Stored data
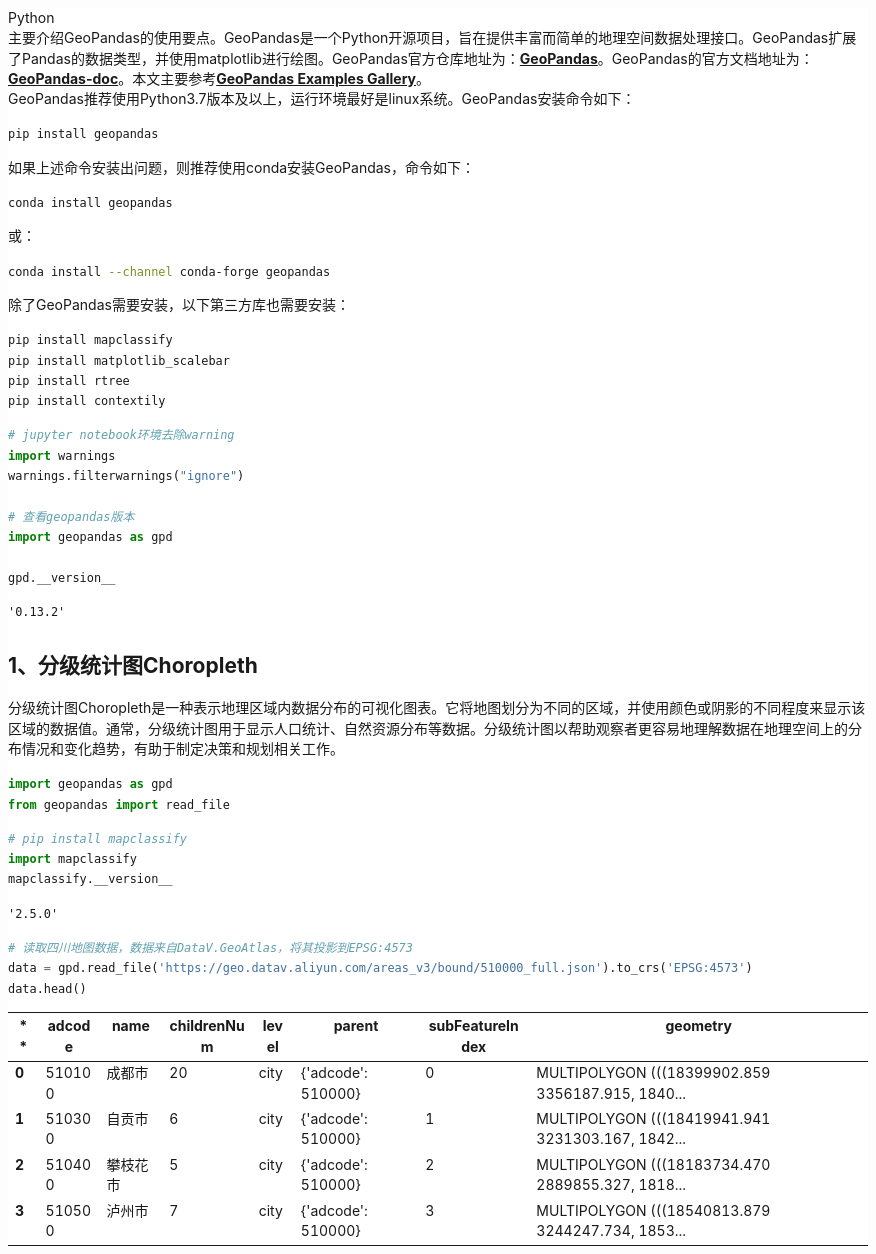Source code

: Python<br />主要介绍GeoPandas的使用要点。GeoPandas是一个Python开源项目，旨在提供丰富而简单的地理空间数据处理接口。GeoPandas扩展了Pandas的数据类型，并使用matplotlib进行绘图。GeoPandas官方仓库地址为：[**GeoPandas**](https://github.com/geopandas/geopandas)。GeoPandas的官方文档地址为：[**GeoPandas-doc**](https://geopandas.org/en/stable/docs.html)。本文主要参考[**GeoPandas Examples Gallery**](https://geopandas.org/en/stable/gallery/index.html)。<br />GeoPandas推荐使用Python3.7版本及以上，运行环境最好是linux系统。GeoPandas安装命令如下：
```bash
pip install geopandas
```
如果上述命令安装出问题，则推荐使用conda安装GeoPandas，命令如下：
```bash
conda install geopandas
```
或：
```bash
conda install --channel conda-forge geopandas
```
除了GeoPandas需要安装，以下第三方库也需要安装：
```bash
pip install mapclassify
pip install matplotlib_scalebar
pip install rtree
pip install contextily
```
```python
# jupyter notebook环境去除warning
import warnings
warnings.filterwarnings("ignore")

# 查看geopandas版本
import geopandas as gpd

gpd.__version__
```
```
'0.13.2'
```
<a name="S9VDi"></a>
## 1、分级统计图Choropleth
分级统计图Choropleth是一种表示地理区域内数据分布的可视化图表。它将地图划分为不同的区域，并使用颜色或阴影的不同程度来显示该区域的数据值。通常，分级统计图用于显示人口统计、自然资源分布等数据。分级统计图以帮助观察者更容易地理解数据在地理空间上的分布情况和变化趋势，有助于制定决策和规划相关工作。
```python
import geopandas as gpd
from geopandas import read_file
```
```python
# pip install mapclassify
import mapclassify
mapclassify.__version__
```
```
'2.5.0'
```
```python
# 读取四川地图数据，数据来自DataV.GeoAtlas，将其投影到EPSG:4573
data = gpd.read_file('https://geo.datav.aliyun.com/areas_v3/bound/510000_full.json').to_crs('EPSG:4573')
data.head()
```
| **<br /> | **adcode** | **name** | **childrenNum** | **level** | **parent** | **subFeatureIndex** | **geometry** |
| --- | --- | --- | --- | --- | --- | --- | --- |
| **0** | 510100 | 成都市 | 20 | city | {'adcode': 510000} | 0 | MULTIPOLYGON (((18399902.859 3356187.915, 1840... |
| **1** | 510300 | 自贡市 | 6 | city | {'adcode': 510000} | 1 | MULTIPOLYGON (((18419941.941 3231303.167, 1842... |
| **2** | 510400 | 攀枝花市 | 5 | city | {'adcode': 510000} | 2 | MULTIPOLYGON (((18183734.470 2889855.327, 1818... |
| **3** | 510500 | 泸州市 | 7 | city | {'adcode': 510000} | 3 | MULTIPOLYGON (((18540813.879 3244247.734, 1853... |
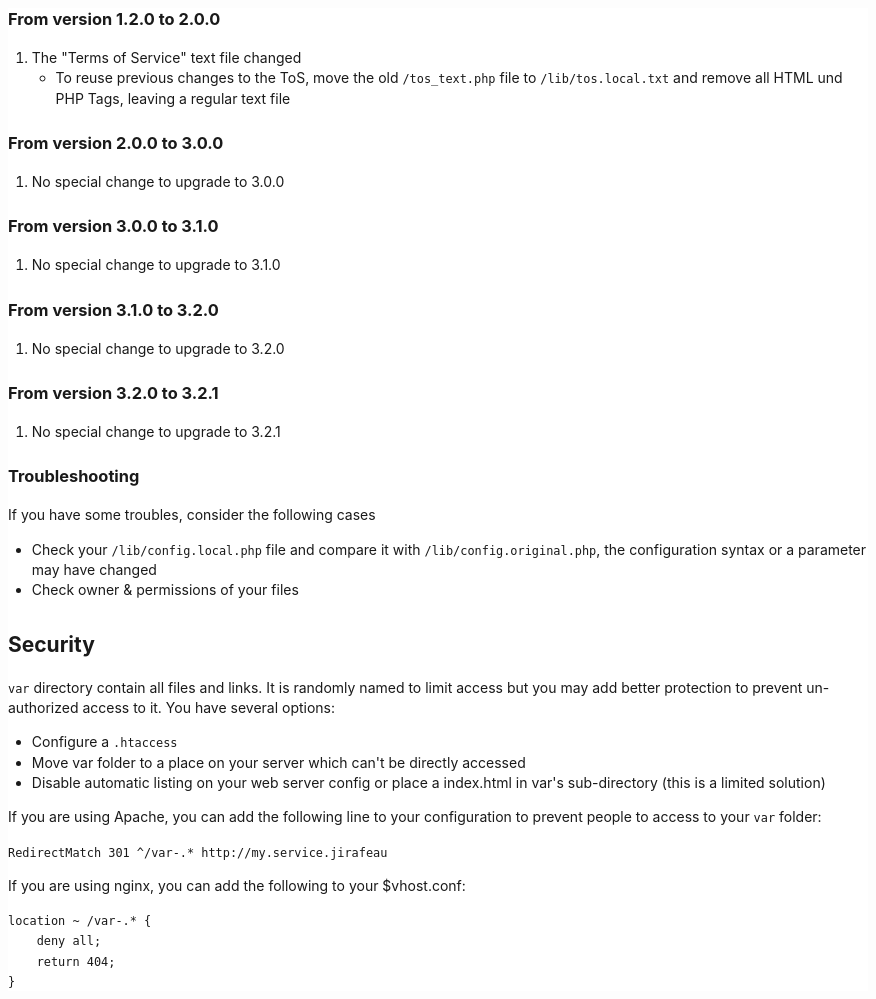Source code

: ### From version 1.2.0 to 2.0.0

1. The "Terms of Service" text file changed
   * To reuse previous changes to the ToS, move the old ```/tos_text.php``` file to ```/lib/tos.local.txt``` and remove all HTML und PHP Tags, leaving a regular text file

### From version 2.0.0 to 3.0.0

1. No special change to upgrade to 3.0.0

### From version 3.0.0 to 3.1.0

1. No special change to upgrade to 3.1.0

### From version 3.1.0 to 3.2.0

1. No special change to upgrade to 3.2.0

### From version 3.2.0 to 3.2.1

1. No special change to upgrade to 3.2.1


### Troubleshooting

If you have some troubles, consider the following cases

- Check your ```/lib/config.local.php``` file and compare it with ```/lib/config.original.php```, the configuration syntax or a parameter may have changed
- Check owner & permissions of your files

## Security

```var``` directory contain all files and links. It is randomly named to limit access but you may add better protection to prevent un-authorized access to it.
You have several options:
- Configure a ```.htaccess```
- Move var folder to a place on your server which can't be directly accessed
- Disable automatic listing on your web server config or place a index.html in var's sub-directory (this is a limited solution)

If you are using Apache, you can add the following line to your configuration to prevent people to access to your ```var``` folder:

```RedirectMatch 301 ^/var-.* http://my.service.jirafeau ```

If you are using nginx, you can add the following to your $vhost.conf:

```nginx
location ~ /var-.* {
    deny all;
    return 404;
}
```
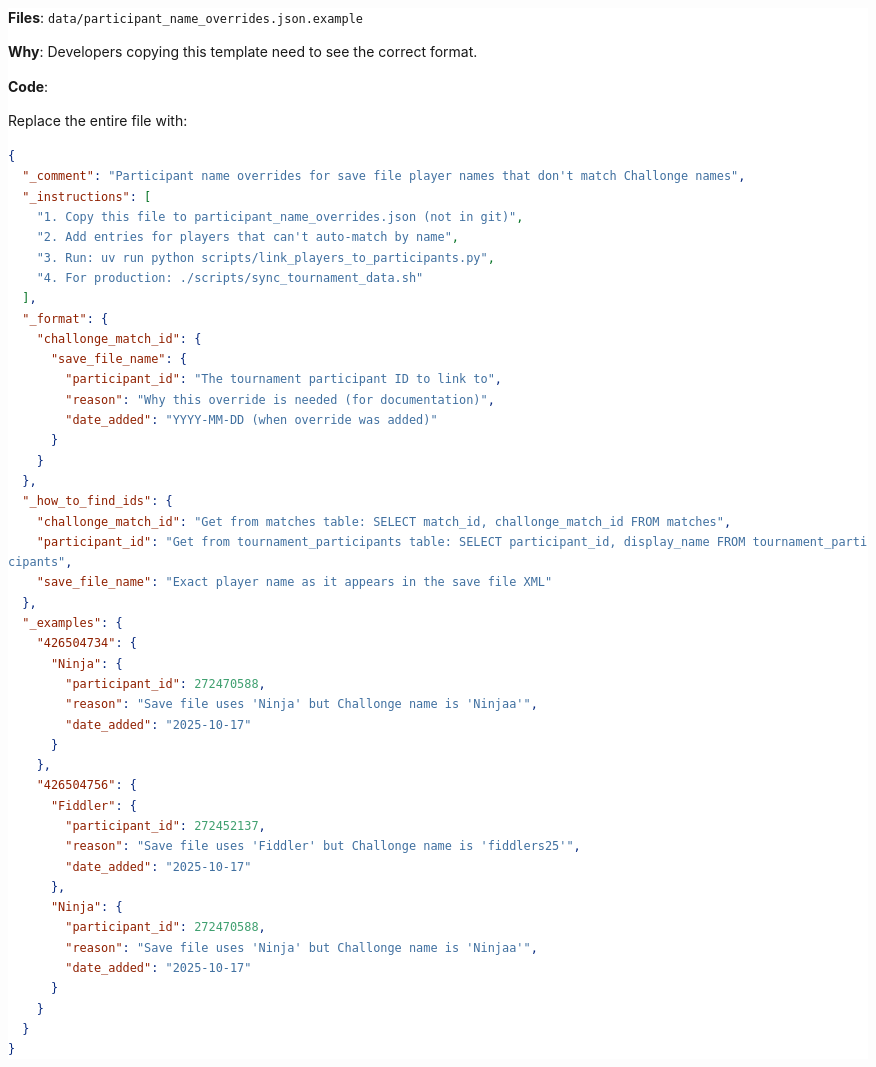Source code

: **Files**: `data/participant_name_overrides.json.example`

**Why**: Developers copying this template need to see the correct format.

**Code**:

Replace the entire file with:

```json
{
  "_comment": "Participant name overrides for save file player names that don't match Challonge names",
  "_instructions": [
    "1. Copy this file to participant_name_overrides.json (not in git)",
    "2. Add entries for players that can't auto-match by name",
    "3. Run: uv run python scripts/link_players_to_participants.py",
    "4. For production: ./scripts/sync_tournament_data.sh"
  ],
  "_format": {
    "challonge_match_id": {
      "save_file_name": {
        "participant_id": "The tournament participant ID to link to",
        "reason": "Why this override is needed (for documentation)",
        "date_added": "YYYY-MM-DD (when override was added)"
      }
    }
  },
  "_how_to_find_ids": {
    "challonge_match_id": "Get from matches table: SELECT match_id, challonge_match_id FROM matches",
    "participant_id": "Get from tournament_participants table: SELECT participant_id, display_name FROM tournament_participants",
    "save_file_name": "Exact player name as it appears in the save file XML"
  },
  "_examples": {
    "426504734": {
      "Ninja": {
        "participant_id": 272470588,
        "reason": "Save file uses 'Ninja' but Challonge name is 'Ninjaa'",
        "date_added": "2025-10-17"
      }
    },
    "426504756": {
      "Fiddler": {
        "participant_id": 272452137,
        "reason": "Save file uses 'Fiddler' but Challonge name is 'fiddlers25'",
        "date_added": "2025-10-17"
      },
      "Ninja": {
        "participant_id": 272470588,
        "reason": "Save file uses 'Ninja' but Challonge name is 'Ninjaa'",
        "date_added": "2025-10-17"
      }
    }
  }
}
```
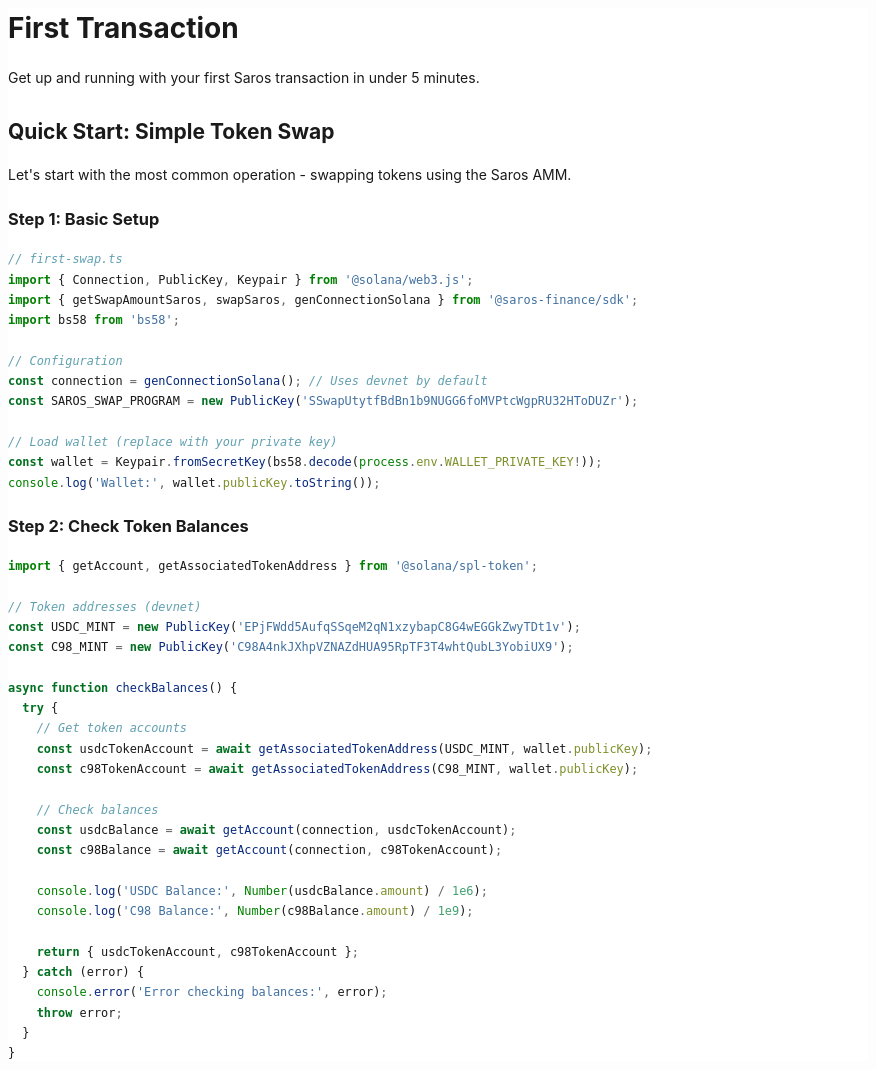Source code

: # First Transaction

Get up and running with your first Saros transaction in under 5 minutes.

## Quick Start: Simple Token Swap

Let's start with the most common operation - swapping tokens using the Saros AMM.

### Step 1: Basic Setup

```typescript
// first-swap.ts
import { Connection, PublicKey, Keypair } from '@solana/web3.js';
import { getSwapAmountSaros, swapSaros, genConnectionSolana } from '@saros-finance/sdk';
import bs58 from 'bs58';

// Configuration
const connection = genConnectionSolana(); // Uses devnet by default
const SAROS_SWAP_PROGRAM = new PublicKey('SSwapUtytfBdBn1b9NUGG6foMVPtcWgpRU32HToDUZr');

// Load wallet (replace with your private key)
const wallet = Keypair.fromSecretKey(bs58.decode(process.env.WALLET_PRIVATE_KEY!));
console.log('Wallet:', wallet.publicKey.toString());
```

### Step 2: Check Token Balances

```typescript
import { getAccount, getAssociatedTokenAddress } from '@solana/spl-token';

// Token addresses (devnet)
const USDC_MINT = new PublicKey('EPjFWdd5AufqSSqeM2qN1xzybapC8G4wEGGkZwyTDt1v');
const C98_MINT = new PublicKey('C98A4nkJXhpVZNAZdHUA95RpTF3T4whtQubL3YobiUX9');

async function checkBalances() {
  try {
    // Get token accounts
    const usdcTokenAccount = await getAssociatedTokenAddress(USDC_MINT, wallet.publicKey);
    const c98TokenAccount = await getAssociatedTokenAddress(C98_MINT, wallet.publicKey);
    
    // Check balances
    const usdcBalance = await getAccount(connection, usdcTokenAccount);
    const c98Balance = await getAccount(connection, c98TokenAccount);
    
    console.log('USDC Balance:', Number(usdcBalance.amount) / 1e6);
    console.log('C98 Balance:', Number(c98Balance.amount) / 1e9);
    
    return { usdcTokenAccount, c98TokenAccount };
  } catch (error) {
    console.error('Error checking balances:', error);
    throw error;
  }
}
```
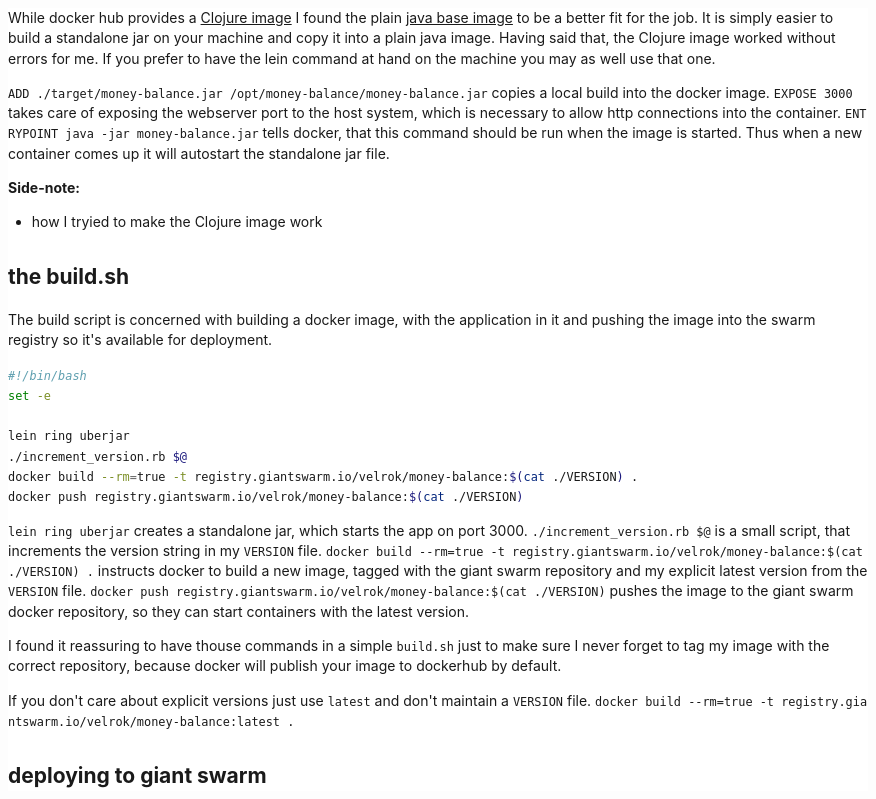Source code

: While docker hub provides a [Clojure image](https://registry.hub.docker.com/u/library/clojure/)
I found the plain [java base image](https://registry.hub.docker.com/_/java/) to be a better
fit for the job.
It is simply easier to build a standalone jar on your machine and copy it into a
plain java image.
Having said that, the Clojure image worked without errors for me. If you prefer
to have the lein command at hand on the machine you may as well use that one.

`ADD ./target/money-balance.jar /opt/money-balance/money-balance.jar` copies a local build into the docker image.
`EXPOSE 3000` takes care of exposing the webserver port to the host system, which is
necessary to allow http connections into the container.
`ENTRYPOINT java -jar money-balance.jar` tells docker, that this command should be run
when the image is started. Thus when a new container comes up it will
autostart the standalone jar file.

**Side-note:** 
 - how I tryied to make the Clojure image work

## the build.sh

The build script is concerned with building a docker image, with the application
in it and pushing the image into the swarm registry so it's available for deployment.

```bash
#!/bin/bash
set -e

lein ring uberjar
./increment_version.rb $@
docker build --rm=true -t registry.giantswarm.io/velrok/money-balance:$(cat ./VERSION) . 
docker push registry.giantswarm.io/velrok/money-balance:$(cat ./VERSION)
```

`lein ring uberjar` creates a standalone jar, which starts the app on port 3000.
`./increment_version.rb $@` is a small script, that increments the version string
in my `VERSION` file. 
`docker build --rm=true -t registry.giantswarm.io/velrok/money-balance:$(cat ./VERSION) .`
instructs docker to build a new image, tagged with the giant swarm repository and
my explicit latest version from the `VERSION` file.
`docker push registry.giantswarm.io/velrok/money-balance:$(cat ./VERSION)`
pushes the image to the giant swarm docker repository, so they can start
containers with the latest version.

I found it reassuring to have thouse commands in a simple `build.sh` just to
make sure I never forget to tag my image with the correct repository, because
docker will publish your image to dockerhub by default.

If you don't care about explicit versions just use `latest` and don't maintain
a `VERSION` file.
`docker build --rm=true -t registry.giantswarm.io/velrok/money-balance:latest .`

## deploying to giant swarm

■ **What you should do**
Show the lines of the records that contain the word "scripts".

■ **Answer space**
    "3. Run: uv run python scripts/link_players_to_participants.py",
    "4. For production: ./scripts/sync_tournament_data.sh"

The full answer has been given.